**Dataset entries**
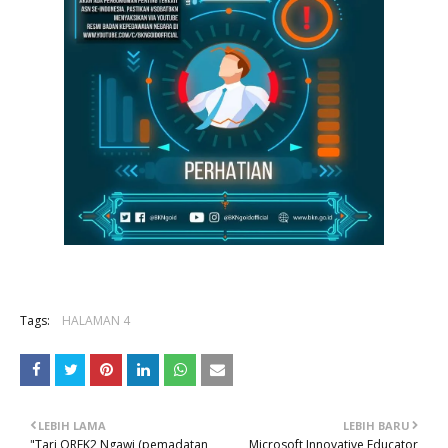
Tags:
HALAMAN 4
LEBIH LAMA
LEBIH BARU
"Tari OREK2 Ngawi (pemadatan,
Microsoft Innovative Educator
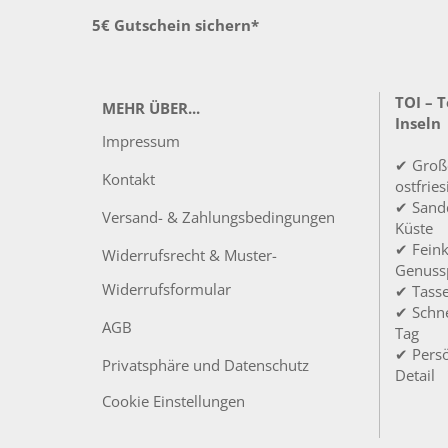
5€ Gutschein sichern*
TOI – 
MEHR ÜBER...
Inseln
Impressum
✔ Groß
Kontakt
ostfrie
✔ Sandd
Versand- & Zahlungsbedingungen
Küste
✔ Feink
Widerrufsrecht & Muster-
Genuss
Widerrufsformular
✔ Tass
✔ Schne
AGB
Tag
✔ Persö
Privatsphäre und Datenschutz
Detail
Cookie Einstellungen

**WORK TASK**
Put the lines above into a Markdown table with two columns, Row and Line. Number each non-blank line in order, and omit the pictures.

**RESPONSE TO THE EXERCISE**
| Row | Line |
|---|---|
| 1 | Tags: |
| 2 | HALAMAN 4 |
| 3 | LEBIH LAMA |
| 4 | LEBIH BARU |
| 5 | "Tari OREK2 Ngawi (pemadatan, |
| 6 | Microsoft Innovative Educator |
| 7 | 5€ Gutschein sichern* |
| 8 | TOI –  |
| 9 | MEHR ÜBER... |
| 10 | Inseln |
| 11 | Impressum |
| 12 | ✔ Groß |
| 13 | Kontakt |
| 14 | ostfrie |
| 15 | ✔ Sandd |
| 16 | Versand- & Zahlungsbedingungen |
| 17 | Küste |
| 18 | ✔ Feink |
| 19 | Widerrufsrecht & Muster- |
| 20 | Genuss |
| 21 | Widerrufsformular |
| 22 | ✔ Tass |
| 23 | ✔ Schne |
| 24 | AGB |
| 25 | Tag |
| 26 | ✔ Persö |
| 27 | Privatsphäre und Datenschutz |
| 28 | Detail |
| 29 | Cookie Einstellungen |